## Instructions for the task
Copy every line of text in the records below without changing anything, and leave out the picture markers.

Items from a data source:

● ● ● ● ●

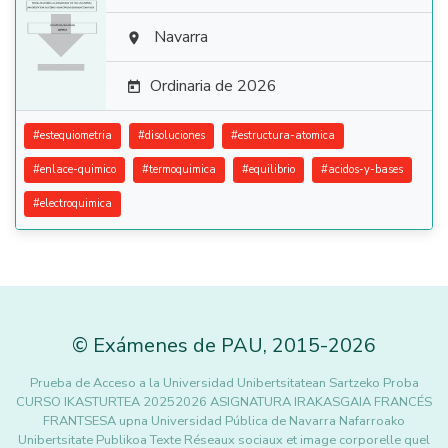

Navarra

Ordinaria de 2026

#
estequiometria
#
disoluciones
#
estructura-atomica
#
enlace-quimico
#
termoquimica
#
equilibrio
#
acidos-y-bases
#
electroquimica
©
Exámenes de PAU
,
2015
-2026
Prueba de Acceso a la Universidad Unibertsitatean Sartzeko Proba
CURSO IKASTURTEA 20252026 ASIGNATURA IRAKASGAIA FRANCÉS
FRANTSESA upna Universidad Pública de Navarra Nafarroako
Unibertsitate Publikoa Texte Réseaux sociaux et image corporelle quel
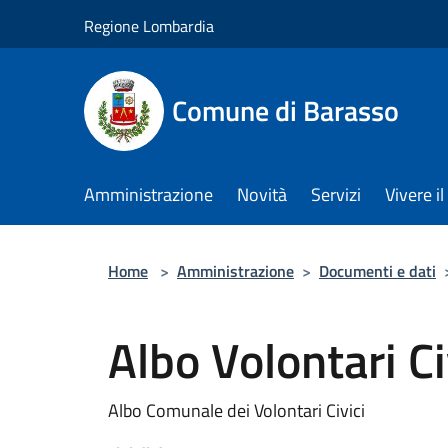
Salta al contenuto principale
Regione Lombardia
Comune di Barasso
Amministrazione
Novità
Servizi
Vivere 
Home
>
Amministrazione
>
Documenti e dati
Albo Volontari Ci
Albo Comunale dei Volontari Civici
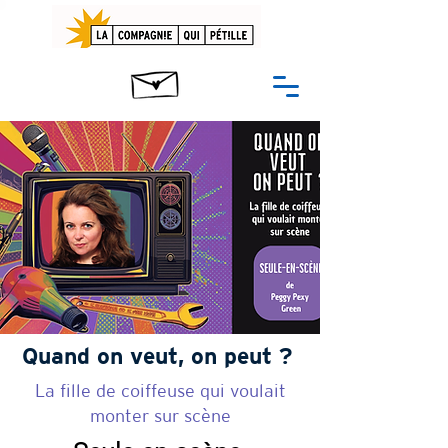
Quand on veut, on peut ?
La fille de coiffeuse qui voulait
monter sur scène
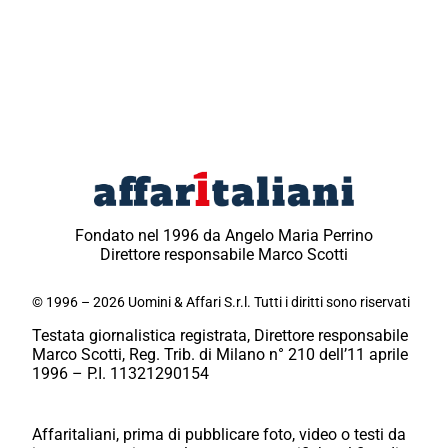
Fondato nel 1996 da Angelo Maria Perrino
Direttore responsabile Marco Scotti
© 1996 – 2026 Uomini & Affari S.r.l. Tutti i diritti sono riservati
Testata giornalistica registrata, Direttore responsabile
Marco Scotti, Reg. Trib. di Milano n° 210 dell’11 aprile
1996 – P.I. 11321290154
Affaritaliani, prima di pubblicare foto, video o testi da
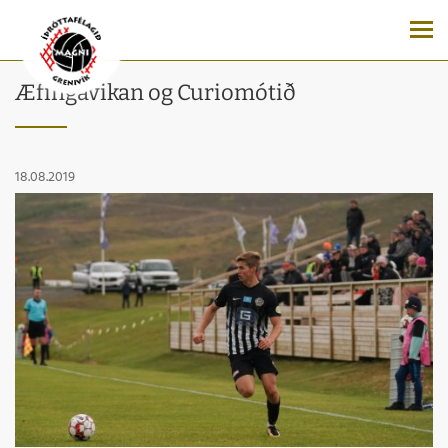
Æfingavikan og Curiomótið
18.08.2019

● ● ● ● ●

## Solution

Navarra

Ordinaria de 2026

#
estequiometria
#
disoluciones
#
estructura-atomica
#
enlace-quimico
#
termoquimica
#
equilibrio
#
acidos-y-bases
#
electroquimica
©
Exámenes de PAU
,
2015
-2026
Prueba de Acceso a la Universidad Unibertsitatean Sartzeko Proba
CURSO IKASTURTEA 20252026 ASIGNATURA IRAKASGAIA FRANCÉS
FRANTSESA upna Universidad Pública de Navarra Nafarroako
Unibertsitate Publikoa Texte Réseaux sociaux et image corporelle quel
Salta al contenuto principale
Regione Lombardia
Comune di Barasso
Amministrazione
Novità
Servizi
Vivere 
Home
>
Amministrazione
>
Documenti e dati
Albo Volontari Ci
Albo Comunale dei Volontari Civici
Quand on veut, on peut ?
La fille de coiffeuse qui voulait
monter sur scène
Fondato nel 1996 da Angelo Maria Perrino
Direttore responsabile Marco Scotti
© 1996 – 2026 Uomini & Affari S.r.l. Tutti i diritti sono riservati
Testata giornalistica registrata, Direttore responsabile
Marco Scotti, Reg. Trib. di Milano n° 210 dell’11 aprile
1996 – P.I. 11321290154
Affaritaliani, prima di pubblicare foto, video o testi da
Æfingavikan og Curiomótið
18.08.2019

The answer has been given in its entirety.